Полковник Ртищев и отец Владимир сидели в бывшем карцере бывшей пересыльной тюрьмы, ныне Владимирском соборе, и пили чай.
Только что закончили обсуждение об обратной перелицовке.
— Может, все-таки оставишь тут икону свою, а, Феденька?
— Нет, батюшка, место этой иконы там. Да еще и с тебя возьму. Штук десять крестиков от Патриарха Тихона. Надо же, еще и остались!.. Аж страх меня такой пронзал, когда увидел, что остались... До сих пор колотит...
— Так что ж страшного? Радость одна. Ну, сам посуди, ну мог Господь допустить, чтоб кому-нибудь не досталось?
— Эх! — только и сказал Ртищев. Еще и головой качнул. — Ну, а теперь благословляй в дорогу, трогаемся мы. На Москву. Считай, что приглашен ты на освящение того храма, куда икону везу. Батюшка б был жив. Почему-то в Берлине не дали добро, чтобы наших с твоими крестами вооружить и с собой взять.

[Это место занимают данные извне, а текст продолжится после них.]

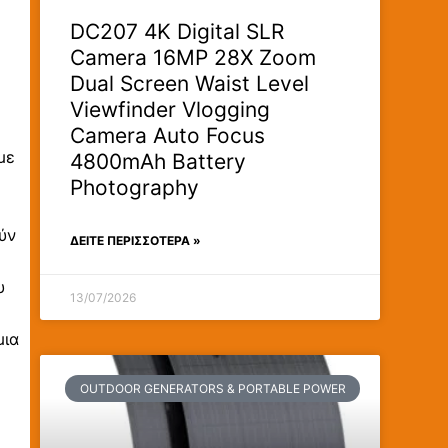
DC207 4K Digital SLR
Camera 16MP 28X Zoom
Dual Screen Waist Level
Viewfinder Vlogging
Camera Auto Focus
με
4800mAh Battery
Photography
ύν
ΔΕΊΤΕ ΠΕΡΙΣΣΟΤΕΡΑ »
υ
13/07/2026
μια
OUTDOOR GENERATORS & PORTABLE POWER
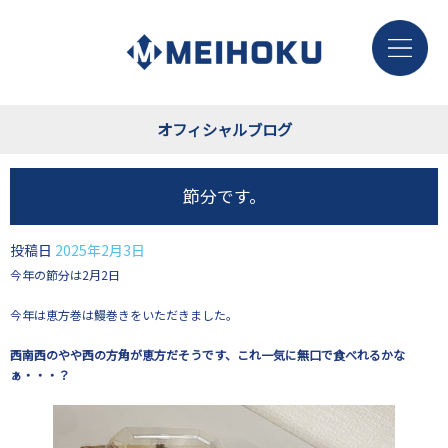
オフィシャルブログ
節分です。
投稿日
2025年2月3日
今年の節分は2月2日
今年は恵方巻は鰻巻きをいただきました。
西南西のやや西の方角が恵方だそうです、これ一気に無口で食べれるかな
ぁ・・・？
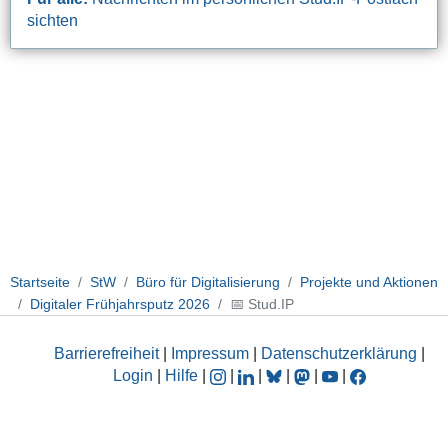
sichten
Startseite
StW
Büro für Digitalisierung
Projekte und Aktionen
Digitaler Frühjahrsputz 2026
📅 Stud.IP
Barrierefreiheit
|
Impressum
|
Datenschutzerklärung
|
Login
|
Hilfe
|
|
|
|
|
|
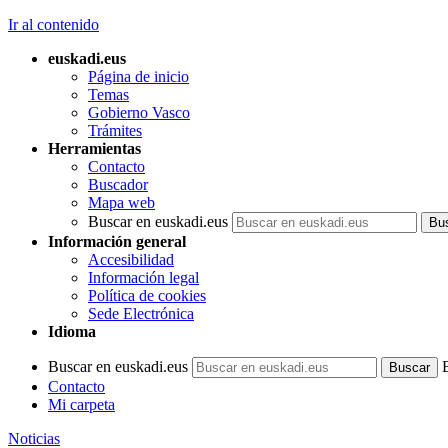
Ir al contenido
euskadi.eus
Página de inicio
Temas
Gobierno Vasco
Trámites
Herramientas
Contacto
Buscador
Mapa web
Buscar en euskadi.eus
Información general
Accesibilidad
Información legal
Política de cookies
Sede Electrónica
Idioma
Buscar en euskadi.eus
Contacto
Mi carpeta
Noticias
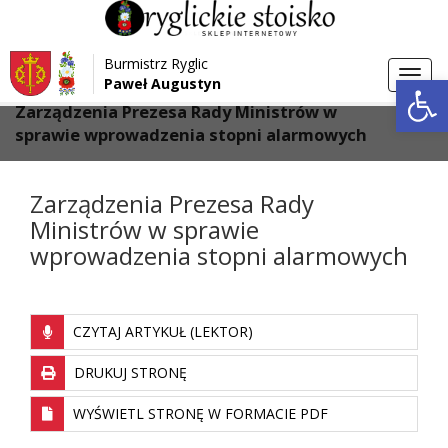
Przejdź do menu
Przejdź do stopki strony
Burmistrz Ryglic
Przejdź do głównej treści strony
Otwórz 
Toggl
Paweł Augustyn
>
>
Strona główna
Aktualności
navig
Zarządzenia Prezesa Rady Ministrów w
sprawie wprowadzenia stopni alarmowych
Zarządzenia Prezesa Rady
Ministrów w sprawie
wprowadzenia stopni alarmowych
CZYTAJ ARTYKUŁ (LEKTOR)
DRUKUJ STRONĘ
WYŚWIETL STRONĘ W FORMACIE PDF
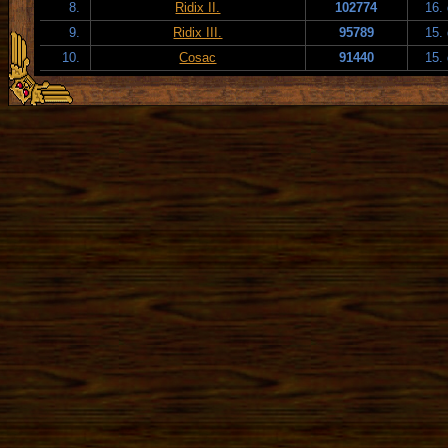
8.
Ridix II.
102774
16.
9.
Ridix III.
95789
15.
10.
Cosac
91440
15.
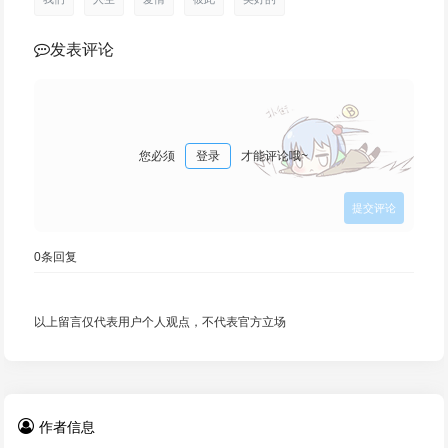
发表评论
您必须
登录
才能评论哦~
0
条回复
以上留言仅代表用户个人观点，不代表官方立场
作者信息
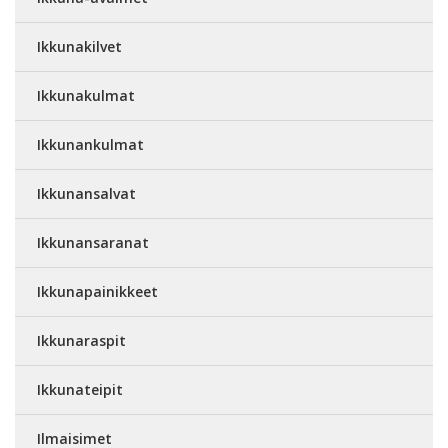
Ikkunakilvet
Ikkunakulmat
Ikkunankulmat
Ikkunansalvat
Ikkunansaranat
Ikkunapainikkeet
Ikkunaraspit
Ikkunateipit
Ilmaisimet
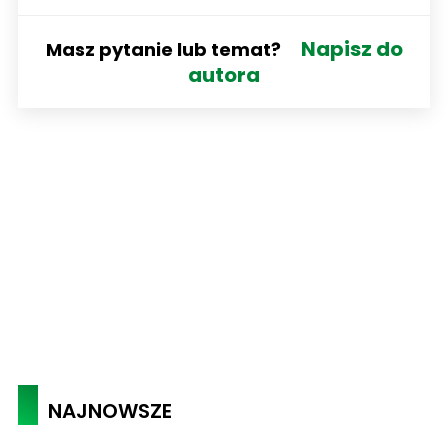
Napisz do
Masz pytanie lub temat?
autora
NAJNOWSZE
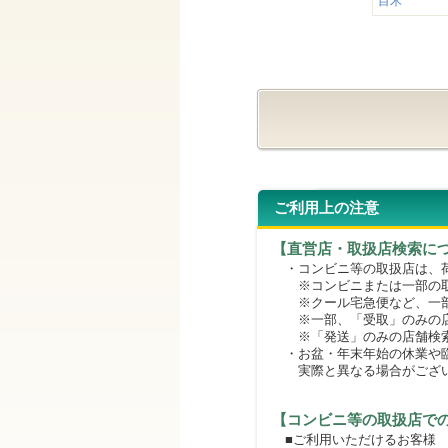
目木
ご利用上の注意
【直営店・取扱店検索に
・コンビニ等の取扱店は、荷
※コンビニまたは一部の取扱
※クール宅急便など、一部
※一部、「受取」のみの店
※「発送」のみの店舗検索
・お盆・年末年始の休業や臨
実際と異なる場合がござ
【コンビニ等の取扱店で
■ご利用いただけるお客様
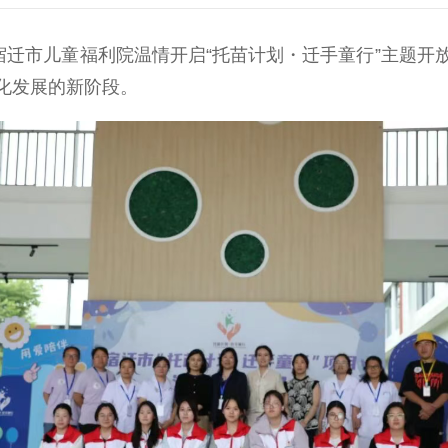
迁市儿童福利院温情开启“托苗计划・迁手童行”主题开
化发展的新阶段。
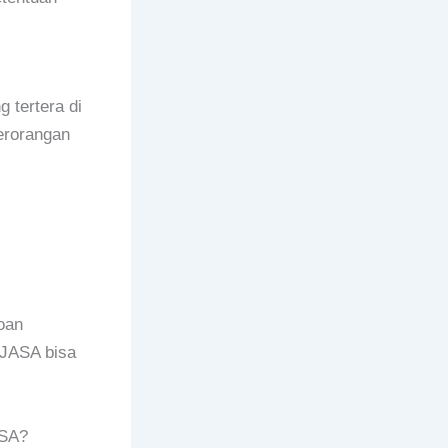
 tertera di
Perorangan
oan
PJASA bisa
ASA?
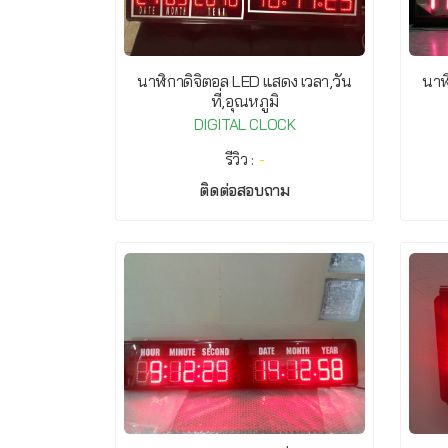
นาฬิกาดิจิตอล LED แสดง เวลา,วัน
นาฬ
ที่,อุณหภูมิ
DIGITAL CLOCK
รีวิว :
-
ติดต่อสอบถาม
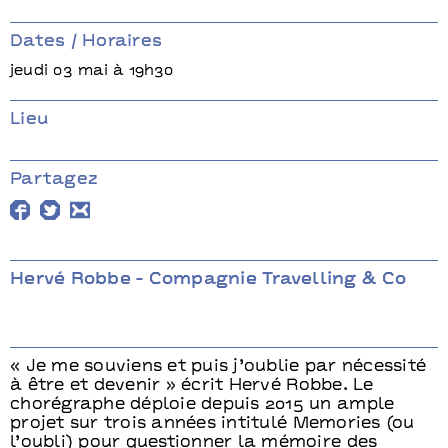
Compagnie Travelling
& Co
Dates / Horaires
jeudi 03 mai à 19h30
Lieu
Partagez
Hervé Robbe - Compagnie Travelling & Co
« Je me souviens et puis j’oublie par nécessité
à être et devenir » écrit Hervé Robbe. Le
chorégraphe déploie depuis 2015 un ample
projet sur trois années intitulé Memories (ou
l’oubli) pour questionner la mémoire des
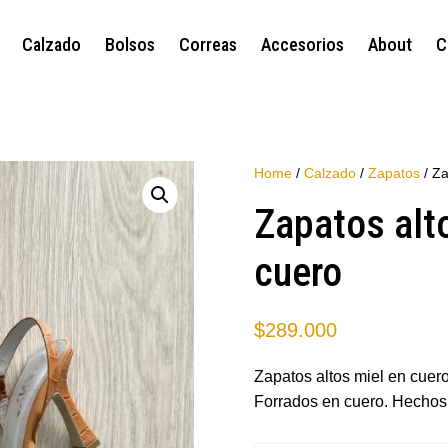
Calzado
Bolsos
Correas
Accesorios
About
C
Home
/
Calzado
/
Zapatos
/ Za
Zapatos alt
cuero
$
289.000
Zapatos altos miel en cuero
Forrados en cuero. Hechos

Тяжко вздохнул отец Василий и грустно сказал:
— Да оно, наверное, так и нужно, наверное, это все-таки не Берлина решенье, а вот Ее, — отец Василий кивнул на Ртищевскую икону «Владимирской», она стояла на подставке у стола.
— Нашим-то ведь надо немецкую форму надевать, как у тебя. Гот мит Унс на пряжке. А ведь нету там ни Гота, ни Унса. У нас ведь Он, только у православных, у нас только Гот мит Унс. Как бы мы ни изгадили его, дом наш, дом нашей Царицы Небесной, Домохозяйки нашей, не примет Она овобождателей в чужих мундирах с чужими штыками.
— Да ведь как оседлали вражьи силы дом Ее! — вскипел Ртищев. — Скинуть их надо!.. Иначе полная трагедия!..
— Успокойся, Федечка, — отец Владимир положил руку на плечо Ртищева, — нет и никогда не будет у Церкви Православной трагедии, всегда торжество. И когда не отбились мы от второго нашествия, изъятели из окладов, в алтаре куря и плюясь, алмазы выковыривали, когда ты меня на плечах отсюда выносил, когда крестики раздавали, когда из Берлина добро не дали. В Москву вот едешь, святыню свою везешь и не ясно, доедешь ли, довезешь ли, — все это торжество Православия. И его никто никогда из иноземцев не пойдет освобождать, да оно в этом и не нуждается, оно всегда свободно, даже в этом карцере сидя и доходя, оно дойдет до радости жизнью и дыхания благодатью. И вообще, никто никогда никого не освобождал. С оружием на чужую землю входят, только чтоб захватить ее. Было в истории только одно исключение — это наша Русь Православная, которая всегда была освободителем и всегда освобожденные в благодарность предавали или собирать предать. И тут воля Божья, а значит, и торжество. В карцере сидишь, матерщиной окружен — слава Богу за все; крестики патриаршие раздал, в молитве грандиозной утопаешь — дивны дела Твои, Господи; накрыли с воздуха в день Всех святых, на Руси просиявших, — да будет на все воля Твоя и святых Твоих, Господи!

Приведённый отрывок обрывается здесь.